Vera Santos, uma amiga.

Terça-feira, 17 de Julho de 2007

Para onde vai o que desaparece?


© Henrique Figueiredo

Alguns dias depois de Vera Santos (Porto, 1973) começar a sua residência no Sítio das Artes sofreu uma lesão no menisco, enquanto dançava. «É o que de mais comum pode acontecer a um bailarino ou a um jogador de futebol», diz a sorrir. Explica que isso não a impediu de continuar o seu trabalho e que «as coisas apenas tomaram outra direcção.»

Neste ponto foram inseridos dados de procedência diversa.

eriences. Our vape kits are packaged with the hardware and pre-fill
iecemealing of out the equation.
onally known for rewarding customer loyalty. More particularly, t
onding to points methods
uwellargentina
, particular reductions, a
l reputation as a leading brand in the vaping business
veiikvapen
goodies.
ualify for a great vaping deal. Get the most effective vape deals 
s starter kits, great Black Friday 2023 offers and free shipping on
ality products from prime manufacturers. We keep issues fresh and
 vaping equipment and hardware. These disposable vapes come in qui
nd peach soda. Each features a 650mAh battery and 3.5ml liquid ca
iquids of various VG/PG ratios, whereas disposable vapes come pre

O seu primeiro projecto coreográfico surgiu em 1999, a partir das histórias que a avó lhe contava, vezes sem conta, usando muito as mãos e repetindo os mesmo gestos, sempre nos mesmos momentos. Em palco, o guião que Vera elaborou não teve exactamente o resultado que pretendia. Por isso decidiu fazer uma segunda experiência. Surge entretanto o Curso de Coreografia do Programa Gulbenkian Criatividade e Criação Artística. Ter sido seleccionada entre muitos outros candidatos foi um sinal de que este era «um caminho a seguir». É na sequência dessa formação que desenvolve um novo projecto, como segunda parte do que tinha feito com a avó. Só que desta vez a neta estava sozinha. Chamou-lhe "Ausência (memória descritiva)" - é possível ver imagens em DVD no CAMJAP - e Vera descreve a peça, que também interpreta, como um «dueto com o espaço». Há um relacionamento com os objectos, com as memórias a partir das quais se recria o que está ausente. No momento final, Vera simplesmente desaparecia do palco, apanhando de surpresa os espectadores. Perante esta ausência repentina, o público ficava em suspensão. Esta reacção foi também surpreendente para a coreógrafa e intéprete. E assim decide dar continuidade ao projecto, criando uma terceira parte: "Desaparecimento". E o que desaparece? É o intérprete? É o espaço? Ou é o próprio público?

De onde vem a força dessa ausência? Transpondo o âmbito do espectáculo, Vera relembra que esse 'não-estar' é muito utilizado estrategicamente pelos políticos, quando se retiram de cena em determinados momentos-chave. E aplica-se também a outras dimensões da nossa vivência em sociedade. No seu trabalho, Vera quer que o público se envolva. Como? - é a questão que se tem colocado. Ela sabe no entanto aquilo que não quer fazer: nem truques de ilusionismo nem provocar constrangimento nos espectadores, apesar de desejar a sua participação.

Para o Open Studio de 28 de Julho, Vera está a preparar uma série de acontecimentos no espaço (em princípio também vai utilizar o vídeo), onde surgem coisas desaparecidas. Trabalha-se a ideia de perda, estabelece-se um jogo entre apagar e ser apagado, e cria-se uma estranheza entre o que pode e não pode acontecer.

Já depois de termos dado a conversa por terminada, voltamos atrás para perguntar se o que está a preparar é "performance". Vera sorri, hesita, diz-nos que tem pensado nisso. Meia-hora depois chega o veredicto por telefone: «É dança. Estou a preparar uma dança para este espaço.» Que é para onde vão as coisas quando desaparecem.